Depuis que le 14 mai a été déclaré Journée Nationale du Théâtre en 1992, elle a toujours été l’occasion de productions et programmations nationales soutenues, agrémentées de rencontres, de débats et d’événements divers ; généralement enrichissantes puisque vecteurs d’intensification de l’activité culturelle.
En cette année 2021, malgré une certaine expertise -à priori- développée par nos gouvernants en matière de gestion pandémique, un programme pour le moins léger vient d’être annoncé par le Ministère de tutelle, en plus de quelques actions digitales locales du fait de quelques professionnels et/ou organisations ; hélas à diffusion réduite.
Quatre pièces ayant remporté les prix nationaux ces dernières années seront donc projetées via la page officielle du Ministère, ainsi que d’autres œuvres théâtrales – non précisées à ce jour- sur les pages des directions régionales.

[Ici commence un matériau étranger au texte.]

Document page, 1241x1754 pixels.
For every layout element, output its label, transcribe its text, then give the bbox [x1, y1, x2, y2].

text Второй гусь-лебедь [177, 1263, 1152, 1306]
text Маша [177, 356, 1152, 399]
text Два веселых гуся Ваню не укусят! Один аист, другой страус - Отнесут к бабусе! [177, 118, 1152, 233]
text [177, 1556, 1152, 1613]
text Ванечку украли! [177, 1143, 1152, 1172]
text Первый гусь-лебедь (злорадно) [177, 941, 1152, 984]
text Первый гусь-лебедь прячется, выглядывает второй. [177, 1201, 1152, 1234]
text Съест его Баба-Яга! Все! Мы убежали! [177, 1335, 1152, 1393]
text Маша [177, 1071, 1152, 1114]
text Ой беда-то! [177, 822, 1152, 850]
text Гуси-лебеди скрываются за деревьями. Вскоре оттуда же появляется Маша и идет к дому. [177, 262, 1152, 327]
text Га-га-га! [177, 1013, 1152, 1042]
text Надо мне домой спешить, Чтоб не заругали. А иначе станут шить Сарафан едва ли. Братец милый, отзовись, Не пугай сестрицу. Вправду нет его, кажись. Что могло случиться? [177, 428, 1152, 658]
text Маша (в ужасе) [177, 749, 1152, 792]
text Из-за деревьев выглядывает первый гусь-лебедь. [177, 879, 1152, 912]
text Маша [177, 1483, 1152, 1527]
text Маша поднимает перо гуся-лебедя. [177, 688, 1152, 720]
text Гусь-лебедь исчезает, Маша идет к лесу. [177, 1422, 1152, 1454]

En termes d’impact réel sur le secteur, cette initiative a le mérite d’exister mais des questions nous interpellent naturellement: qu’est-ce qui sera proposé au public digital ? Est-ce des productions récentes ? Dans quel cadre cela a-t-il été réalisé et dans quelles conditions ? Les professionnels en bénéficieront-ils directement ou indirectement ?
Signalons que récemment ces professionnels de l’art dramatique, du moins ceux ayant bénéficié de la subvention publique « exceptionnelle » annoncée en 2020, viennent à peine ou sont en cours de finaliser les quelques représentations à guichets, salles et théâtres fermés (au sens littéral).
Il y a eu donc officiellement 173 troupes théâtrales qui se sont déplacées dans plusieurs salles de spectacle, en jouant des représentations devant des chaises vides dans des salles vidées de leurs substance première, avec pour objectif la captation vidéo actant et prouvant administrativement le respect de leur engagement vis-à-vis de l’autorité ministérielle.
Certes, c’est une solution -si l’on fait fi des délais de paiement- pour remédier en partie à la précarité alarmante qu’ont vécue, et que vivent encore, beaucoup de professionnels, sans citer les praticiens des formes de théâtralité moins officielles ou officialisées, les conteurs des places par exemple.
Qualifier l’initiative ministérielle de demi-mesure est donc un euphémisme ; surtout si l’on sait que le Ministre actuel a posé parmi ses priorités la digitalisation, notamment dans le contrat-programme annoncé en grande pompe en début d’année.
Est-ce que le département de la Culture a pensé à concrétiser une vraie offre numérique nationale, malgré des centaines de pièces de théâtre filmées -et pas qu’en 2021- ? Ou bien le slogan porté par l’actuel porteur du maroquin « résilience et digitalisation » doit-il être traduit par résilience pour les artistes et professionnels, en attendant un jour la digitalisation ?
Celle-ci requiert par ailleurs un plan d’action clair, objectif et réalisable ; chose dont on peut douter à l’approche des élections législatives ; alors qu’en fin de compte, cela impacte l’un des rôles constitutionnels de l’État relatif à l’accès aux biens et services culturels pour les citoyens.
En somme, nos praticiens, depuis longtemps entraînés à la survie artistique arborent le masque de la tragédie, puisque la comédie est pratiquée par les décideurs avec pour conséquence le summum de l’absurde ; dont on espère au moins qu’il sera source d’inspiration pour certains.